Dua setengah tahun sudah aku mengenalmu.
Pertama kali dikenalkan, katanya kamu itu menarik, seru, dan menyenangkan.
Awalnya aku tidak percaya, tapi ternyata benar adanya.

Kamu memang istimewa.
Tidak perlu waktu lama-lama untuk membuatku jatuh cinta.
Enam bulan, eh, mungkin tiga atau satu bulan saja.
Ah entahlah, aku juga sudah lupa.
Tapi aku tahu sudah pernah jatuh cinta.

Sama kamu.

Terima kasih, ya. Sungguh.
Tanpa kamu, mungkin aku belum menemukan impian besarku.
Tanpa kamu, mungkin dua setengah tahunku abu-abu.
Tanpa kamu, mungkin aku banyak tak tahu.


Oh iya, terima kasih juga karena mengenalkan aku dengan orang-orang yang selalu bisa kuandalkan.
Orang-orang hebat yang aku tahu akan terus berjuang.

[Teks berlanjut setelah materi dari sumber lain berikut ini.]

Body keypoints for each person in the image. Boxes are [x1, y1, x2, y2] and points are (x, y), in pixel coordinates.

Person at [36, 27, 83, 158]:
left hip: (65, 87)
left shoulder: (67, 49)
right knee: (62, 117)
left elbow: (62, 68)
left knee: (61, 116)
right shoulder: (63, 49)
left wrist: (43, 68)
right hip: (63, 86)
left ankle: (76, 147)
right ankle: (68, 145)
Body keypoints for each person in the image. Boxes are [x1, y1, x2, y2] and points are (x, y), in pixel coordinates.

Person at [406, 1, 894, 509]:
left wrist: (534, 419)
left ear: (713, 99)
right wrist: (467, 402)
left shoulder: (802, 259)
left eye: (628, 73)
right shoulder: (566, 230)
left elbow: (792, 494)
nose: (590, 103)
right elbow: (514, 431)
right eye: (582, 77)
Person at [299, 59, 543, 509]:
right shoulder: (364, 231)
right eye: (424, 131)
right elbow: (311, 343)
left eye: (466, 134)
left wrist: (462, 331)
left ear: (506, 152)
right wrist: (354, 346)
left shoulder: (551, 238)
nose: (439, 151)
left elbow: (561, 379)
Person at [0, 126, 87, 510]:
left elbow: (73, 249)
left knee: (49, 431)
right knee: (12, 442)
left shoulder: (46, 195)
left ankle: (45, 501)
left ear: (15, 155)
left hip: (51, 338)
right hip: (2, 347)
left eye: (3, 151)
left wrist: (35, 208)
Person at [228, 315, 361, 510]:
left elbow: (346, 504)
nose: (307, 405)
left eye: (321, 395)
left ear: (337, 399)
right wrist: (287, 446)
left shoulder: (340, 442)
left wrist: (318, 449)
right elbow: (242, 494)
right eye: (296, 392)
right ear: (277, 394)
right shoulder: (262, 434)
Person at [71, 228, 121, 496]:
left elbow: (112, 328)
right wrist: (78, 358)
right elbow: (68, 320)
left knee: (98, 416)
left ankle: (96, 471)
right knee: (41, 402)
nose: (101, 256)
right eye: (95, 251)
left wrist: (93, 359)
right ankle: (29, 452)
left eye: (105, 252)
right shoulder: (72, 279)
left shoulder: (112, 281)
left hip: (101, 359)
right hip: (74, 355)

Mungkin, bukan lagi berjuang untuk kamu.
Tapi berjuang untuk mereka yang lebih besar.
Atau, untuk mereka yang masih lemah dan kecil.

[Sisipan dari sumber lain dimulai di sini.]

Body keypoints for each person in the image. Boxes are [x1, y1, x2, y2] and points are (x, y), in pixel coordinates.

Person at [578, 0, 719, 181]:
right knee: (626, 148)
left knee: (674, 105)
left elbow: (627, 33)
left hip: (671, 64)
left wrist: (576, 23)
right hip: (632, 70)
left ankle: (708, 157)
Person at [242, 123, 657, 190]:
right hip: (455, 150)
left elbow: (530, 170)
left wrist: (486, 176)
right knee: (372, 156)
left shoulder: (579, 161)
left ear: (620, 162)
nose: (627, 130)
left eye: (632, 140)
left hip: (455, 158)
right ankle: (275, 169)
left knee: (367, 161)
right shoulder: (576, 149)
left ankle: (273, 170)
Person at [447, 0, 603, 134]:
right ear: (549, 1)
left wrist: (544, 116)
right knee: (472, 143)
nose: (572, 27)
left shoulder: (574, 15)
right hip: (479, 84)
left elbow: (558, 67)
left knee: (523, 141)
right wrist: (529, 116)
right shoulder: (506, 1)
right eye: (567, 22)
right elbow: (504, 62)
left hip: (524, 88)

Sekarang... banyak yang bilang kita harus berpisah.
Ah, benarkah?

Yah, aku harus bagaimana lagi.
Kamu memang harus bertemu orang baru, yang lebih segar, lebih pintar, dan lebih segalanya.
Supaya kamu senang.
Supaya kamu juga bisa lebih berkembang.

Bagiku, tahu bahwa aku sudah menjadi salah satu yang membantumu berdiri,
di masa-masa kamu masih merangkak,
di waktu-waktu kamu masih berteriak,
sudah cukup.

Aku bangga bisa membantu membesarkanmu.

Oh iya, lupa. Satu lagi.
Yang paling penting, hehe.

Terima kasih ya, atas segala kenangan dan ingatan.
Bersama kamu.
...
Bersama orang-orang yang juga ikut mendewasakan kamu.
Terima kasih. Sungguh.


Teruntuk yang terkasih, Desa Binaan FEUI.